▶ [Source document]
-- Opening Marker --
# I need help picking out a shampoo for my hair type. overwhelmed and lost.



## kcamp (Feb 16, 2016)

Hey! i need help with picking out a shampoo/conditioner for my hair type. 

My hair is dry, and damaged from heating tools. I have fly aways all the time and my hair can be kind of stiff sometimes instead of that silky smooth feeling, and lacks volume. 

I have medium to fine hair.

I have curly hair but I straighten a lot. 

The problem is my hair is VERY easily weighed down by products. For awhile I was only able to use Rusk clairifying shampoo because anything else would make my hair look greasy even though I would have just washed it. I don't wash it everyday. Only 2-3 times a week max.

I'm really at a lost here guys. I can't use heat protectant because my hair gets so weighed down by product easily.

When my hair gets weighed down it feels like there is still shampoo or product in my hair leaving a big greasy spot even though all of the product is out.. Lately, I've been able to use pantene on my hair but its really not doing much for me as far as the dry, damaged and frizziness goes.
-- Closing Marker --
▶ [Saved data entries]
-- Opening Marker --
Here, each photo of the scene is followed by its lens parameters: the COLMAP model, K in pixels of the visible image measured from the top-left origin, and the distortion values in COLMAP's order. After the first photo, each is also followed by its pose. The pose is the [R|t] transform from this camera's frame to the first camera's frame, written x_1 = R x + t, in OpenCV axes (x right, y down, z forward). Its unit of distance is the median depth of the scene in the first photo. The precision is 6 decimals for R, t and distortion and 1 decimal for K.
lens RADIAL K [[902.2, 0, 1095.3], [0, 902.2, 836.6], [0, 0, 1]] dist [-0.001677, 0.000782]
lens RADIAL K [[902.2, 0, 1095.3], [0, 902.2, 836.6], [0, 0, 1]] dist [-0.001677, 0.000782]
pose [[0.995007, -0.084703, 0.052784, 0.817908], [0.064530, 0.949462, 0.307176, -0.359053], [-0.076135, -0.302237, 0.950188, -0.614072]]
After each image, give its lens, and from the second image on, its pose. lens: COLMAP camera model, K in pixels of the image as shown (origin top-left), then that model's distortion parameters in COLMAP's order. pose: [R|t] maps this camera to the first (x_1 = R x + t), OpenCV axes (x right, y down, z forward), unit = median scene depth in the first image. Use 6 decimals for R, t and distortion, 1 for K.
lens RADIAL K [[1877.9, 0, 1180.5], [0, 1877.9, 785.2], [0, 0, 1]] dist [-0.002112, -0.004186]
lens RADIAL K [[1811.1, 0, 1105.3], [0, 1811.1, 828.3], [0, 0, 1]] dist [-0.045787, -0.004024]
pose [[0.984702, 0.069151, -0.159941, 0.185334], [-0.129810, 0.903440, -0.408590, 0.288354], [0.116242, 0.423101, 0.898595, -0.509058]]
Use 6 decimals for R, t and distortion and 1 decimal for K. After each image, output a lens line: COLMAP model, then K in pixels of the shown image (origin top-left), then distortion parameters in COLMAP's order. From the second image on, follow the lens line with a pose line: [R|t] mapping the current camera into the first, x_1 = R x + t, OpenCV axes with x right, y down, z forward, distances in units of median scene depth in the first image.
-- Closing Marker --
▶ [Try it]
Using the forum thread about choosing a shampoo, decide whether each statement below agrees with it, answering yes or no and quoting the deciding words of the thread.
1. The poster washes their hair every day.
2. The poster describes their hair as medium to fine.
3. The poster currently uses a heat protectant.

▶ [Task solution]
1. No: "I don't wash it everyday. Only 2-3 times a week max."
2. Yes: "I have medium to fine hair."
3. No: "I can't use heat protectant because my hair gets so weighed down by product easily."